Detection of metabolic syndrome with ATR-FTIR spectroscopy and chemometrics in blood plasma

• Published in: Spectrochimica acta. Part A, Molecular and biomolecular spectroscopy Vol. 288; p. 122135
• Main Authors: Mateus Pereira de Souza, Nikolas, Hunter Machado, Brenda, Koche, Andreia, Beatriz Fernandes da Silva Furtado, Lucia, Becker, Débora, Antonio Corbellini, Valeriano, Rieger, Alexandre
• Format: Journal Article
• Language: English
• Published: England Elsevier B.V 05.03.2023
• Subjects: Ataxia Telangiectasia Mutated Proteins; ATR-FTIR spectroscopy; Blood plasma; Cell-Free Nucleic Acids; Chemometrics; Humans; Leptin; Metabolic syndrome; Metabolic Syndrome - diagnosis; Orthogonal partial least squares discriminant analysis; Plasma; Spectroscopy, Fourier Transform Infrared - methods; ATR-FTIR spectroscopy; Orthogonal partial least squares discriminant analysis; Metabolic syndrome; Chemometrics; Blood plasma
• ISSN: 1386-1425; 1873-3557
• DOI: 10.1016/j.saa.2022.122135

[Display omitted] •Pioneering study to differentiate metabolic syndrome by ATR-FTIR in blood plasma.•p < 0.05 for control vs MetS (cm−1): 1717–1703, 1166–1137, 1113–1040, and 1027–1008.•100% accuracy with OPLS-DA model to discriminate patients with metabolic syndrome.•Amide I and amide II had the largest contributions to OPLS-DA loadings.•CRP and leptin (p < 0.05), and cfDNA (p < 0.01) for control vs metabolic syndrome. Metabolic Syndrome (MetS) is a constellation of 3 or more risk factor (abdominal obesity, high triglycerides, low HDL-c, high blood pressure, and elevated blood glucose) for atherosclerotic cardiovascular disease.
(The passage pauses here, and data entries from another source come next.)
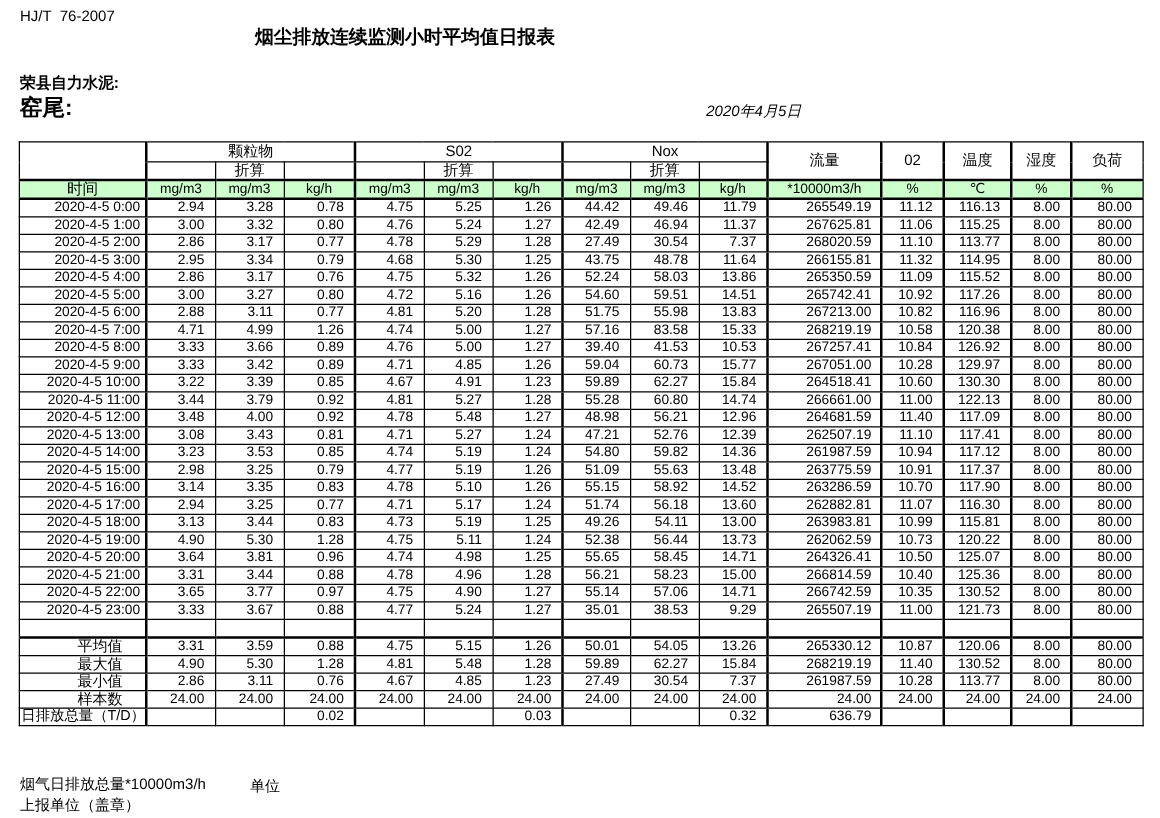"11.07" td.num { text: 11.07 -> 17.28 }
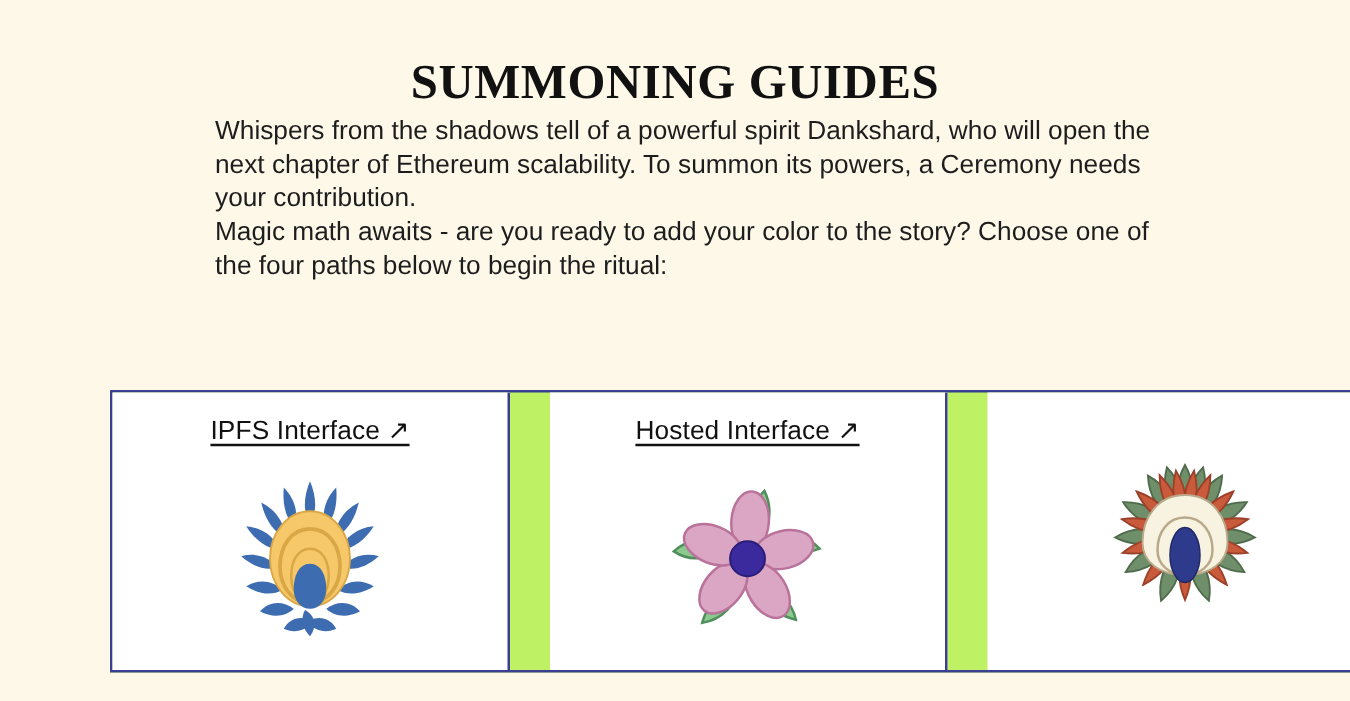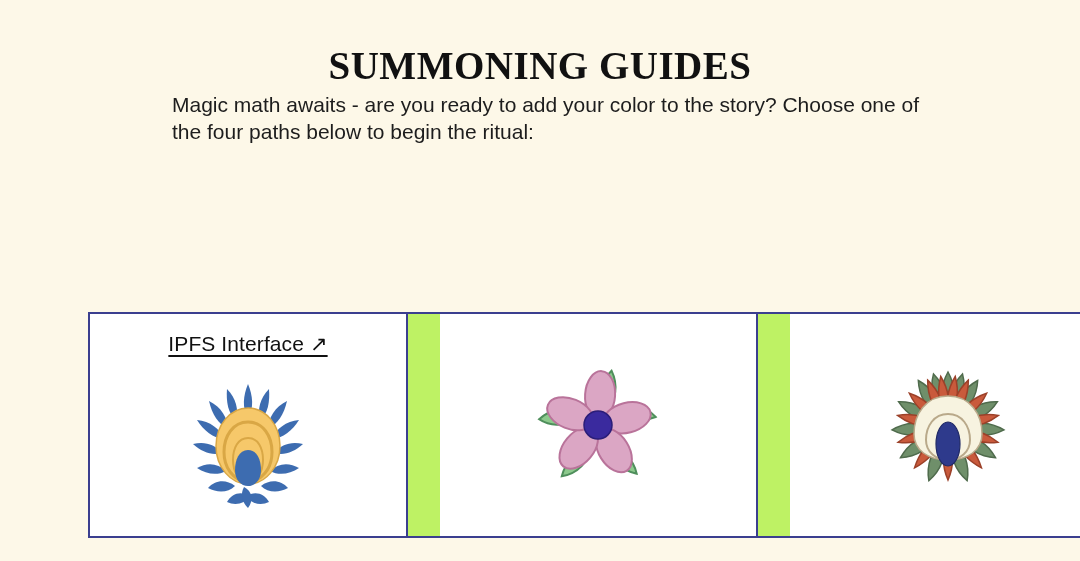"Whispers from the shadows tell" p.para { html: none -> <p>Whispers from the shadows tell of a powerful spirit Dankshard, who will open the next chapter of Ethereum scalability. To summon its powers, a Ceremony needs your contribution.</p> }
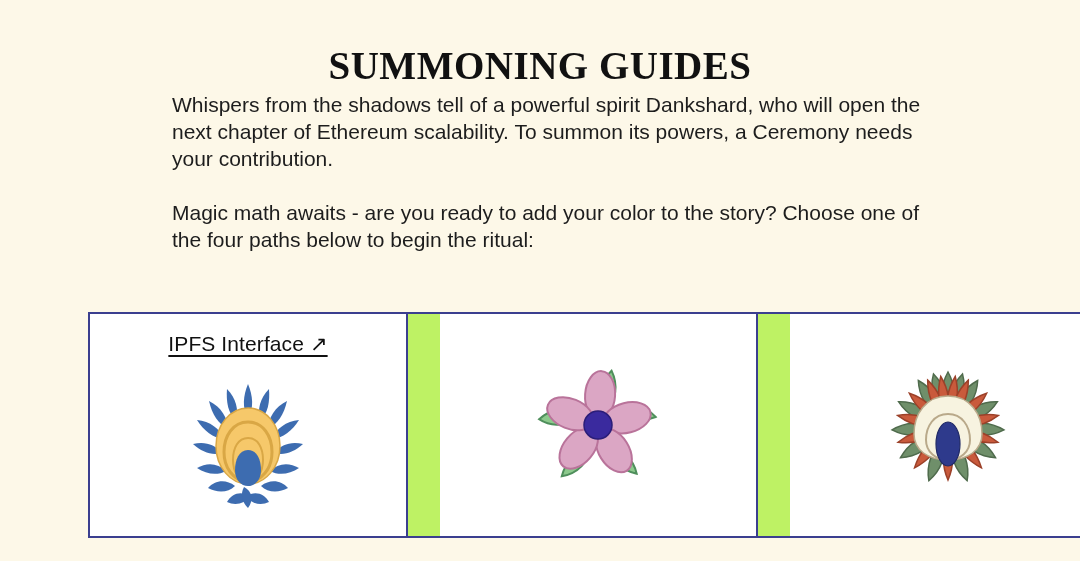"Magic math awaits - are" .para + .para { margin-top: 27px -> none }
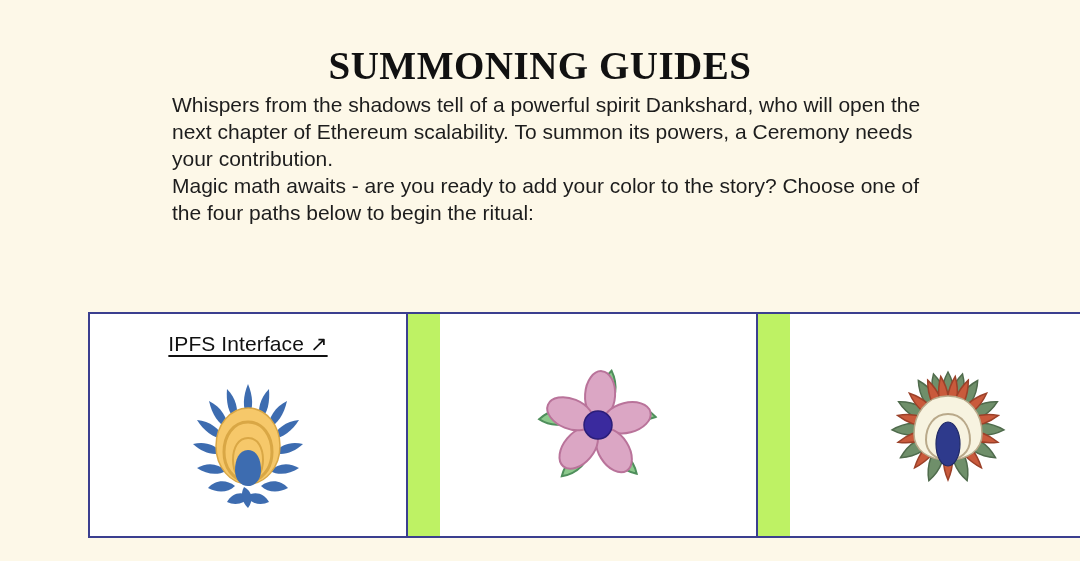"Hosted Interface ↗" span.card-label { html: none -> <span>Hosted Interface ↗</span> }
Considering these systemic metabolic changes in the biochemical pathways of all biomolecules, Attenuated Total Reflection-Fourier Transform Infrared (ATR-FTIR) spectroscopy is a rapid, low-cost, and reagent-free alternative technique capable of identifying spectral biomarkers that differentiate subjects with MetS from control. In this study, plasma samples from 74 subjects (14 MetS, 60 control) were analyzed on the ATR-FTIR spectrophotometer. The objective was to differentiate subjects with MetS from control with supervised chemometrics modeling (Orthogonal Partial Least Squares-Discriminant Analysis, OPLS-DA). Additionally, the inflammatory status of subjects with MetS and control (supervised by C-reactive protein - CRP, leptin, and cell-free DNA - cfDNA) was verified. The OPLS-DA model achieved 100% sensitivity and specificity in cross-validation. For 1 latent variable (93.4% of variance), RMSECV < 0.002, PRESS CV < 0.0001, and R2 > 0.9999 was obtained. Significant spectrochemical differences (p < 0.05) were found between MetS and control subjects in the following biomolecular regions (cm−1): 1717–1703 [ν(CO) and δ(NH)], 1166–1137 [ν(C-OH) + ν(CO) and ν(CC) + δ(OH) + ν(CO)], 1113–1040 [ν(PO2-) and ν(C-OH)], and 1027–1008 [ν(CO) and v(CH2OH)]. In the OPLS-DA model loadings, amide I [1720–1600 cm−1, ν(CO)] and amide II [1570–1480 cm−1, δ(NH) + ν(CH)] had significantly greater weight than all other regions. There was a significant difference in inflammatory status between MetS patient and control (p < 0.05 for CRP and leptin, and p < 0.01 for cfDNA).